Top of PROVIDED TEXT
The Four Coarsemen of the Apocalypse
Donald Trump, Newt Gingrich, Rudy Giuliani and Chris Christie are accusing Democrats of resurrecting the dead to vote and importing illegal immigrants and sending them directly to the polls.
Of course, they have no evidence such things are happening except for their own delusional and malevolent imaginations.
They're talking about fighting a crime — voter ID fraud — that the courts, academic studies and governmental investigations have repeatedly said is virtually non-existent.
But these guys aren't ones to be intimidated by facts. They've declared their full liberation from reality.
One thing you can say about this quartet is that their political futures are far behind them.
Trump looks like he's headed for a humiliating defeat on November 8. He'll be tweeting obnoxiously forever but at least the closest he'll get to the White House is his overpriced Pennsylvania Avenue hotel.
Trump relies on Gingrich's imagination, as when the ethically-challenged former speaker called the candidate's Gettysburg speech last week, which featured a 15-minute rant against women who accused him of sexual misconduct, as the "best reform speech since Reagan in 1980." Geologists reported sudden seismic activity in Simi Valley, California.
Giuliani's wild rants at Trump rallies and in media interviews have raised questions about his mental stability. The humorless former mayor grimaced angrily at the Al Smith Dinner last week when Hillary Clinton said, "Many don’t know this but Rudy actually got his start as a prosecutor going after wealthy New Yorkers who avoided paying taxes. But as the saying goes, ‘if you can’t beat ’em, go on FOX News and call ’em a genius.'”
Bottom of PROVIDED TEXT
Top of PROVIDED MATERIAL
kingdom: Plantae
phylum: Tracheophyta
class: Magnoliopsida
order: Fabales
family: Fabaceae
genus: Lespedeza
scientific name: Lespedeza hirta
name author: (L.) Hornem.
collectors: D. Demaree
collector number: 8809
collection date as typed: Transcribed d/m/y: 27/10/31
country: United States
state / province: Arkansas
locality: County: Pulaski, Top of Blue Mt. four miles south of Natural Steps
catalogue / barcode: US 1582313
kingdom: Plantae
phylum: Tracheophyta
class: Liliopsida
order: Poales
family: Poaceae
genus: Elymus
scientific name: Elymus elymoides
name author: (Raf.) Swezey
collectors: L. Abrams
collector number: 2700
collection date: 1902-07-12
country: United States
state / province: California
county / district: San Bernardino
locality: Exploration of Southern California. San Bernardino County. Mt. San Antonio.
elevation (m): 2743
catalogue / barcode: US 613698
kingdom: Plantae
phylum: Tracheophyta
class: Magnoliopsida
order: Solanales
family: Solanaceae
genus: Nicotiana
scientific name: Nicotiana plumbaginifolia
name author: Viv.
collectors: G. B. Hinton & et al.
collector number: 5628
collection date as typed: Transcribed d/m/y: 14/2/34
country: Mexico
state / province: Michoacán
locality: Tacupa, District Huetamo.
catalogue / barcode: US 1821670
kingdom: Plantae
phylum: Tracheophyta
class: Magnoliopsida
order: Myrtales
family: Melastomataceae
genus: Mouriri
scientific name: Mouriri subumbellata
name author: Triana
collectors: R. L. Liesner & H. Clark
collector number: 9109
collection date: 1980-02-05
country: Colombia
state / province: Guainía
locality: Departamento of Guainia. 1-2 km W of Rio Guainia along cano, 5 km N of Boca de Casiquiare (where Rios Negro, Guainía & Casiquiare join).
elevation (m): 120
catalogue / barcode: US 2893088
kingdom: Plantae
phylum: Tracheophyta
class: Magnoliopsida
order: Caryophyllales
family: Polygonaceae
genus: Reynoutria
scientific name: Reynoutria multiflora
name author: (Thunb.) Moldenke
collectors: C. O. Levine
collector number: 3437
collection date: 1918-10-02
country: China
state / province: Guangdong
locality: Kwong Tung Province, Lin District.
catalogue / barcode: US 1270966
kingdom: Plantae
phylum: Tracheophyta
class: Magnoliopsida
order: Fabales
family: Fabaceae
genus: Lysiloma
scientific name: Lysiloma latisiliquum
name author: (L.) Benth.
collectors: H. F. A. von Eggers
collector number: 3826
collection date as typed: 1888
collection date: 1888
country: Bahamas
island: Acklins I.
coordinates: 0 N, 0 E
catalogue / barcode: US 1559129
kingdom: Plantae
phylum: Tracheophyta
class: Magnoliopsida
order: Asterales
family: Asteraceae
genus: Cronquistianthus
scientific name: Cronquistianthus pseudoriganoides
Bottom of PROVIDED MATERIAL
◆ PROMPT:
In one to three sentences, explain why the piece headed "The Four Coarsemen of the Apocalypse" treats the fight against voter ID fraud as baseless.

◆ THE ANSWER:
The piece says the four men have no evidence that the dead are voting or that illegal immigrants are being sent to the polls, beyond their own "delusional and malevolent imaginations." It adds that courts, academic studies and governmental investigations have repeatedly found voter ID fraud to be virtually non-existent.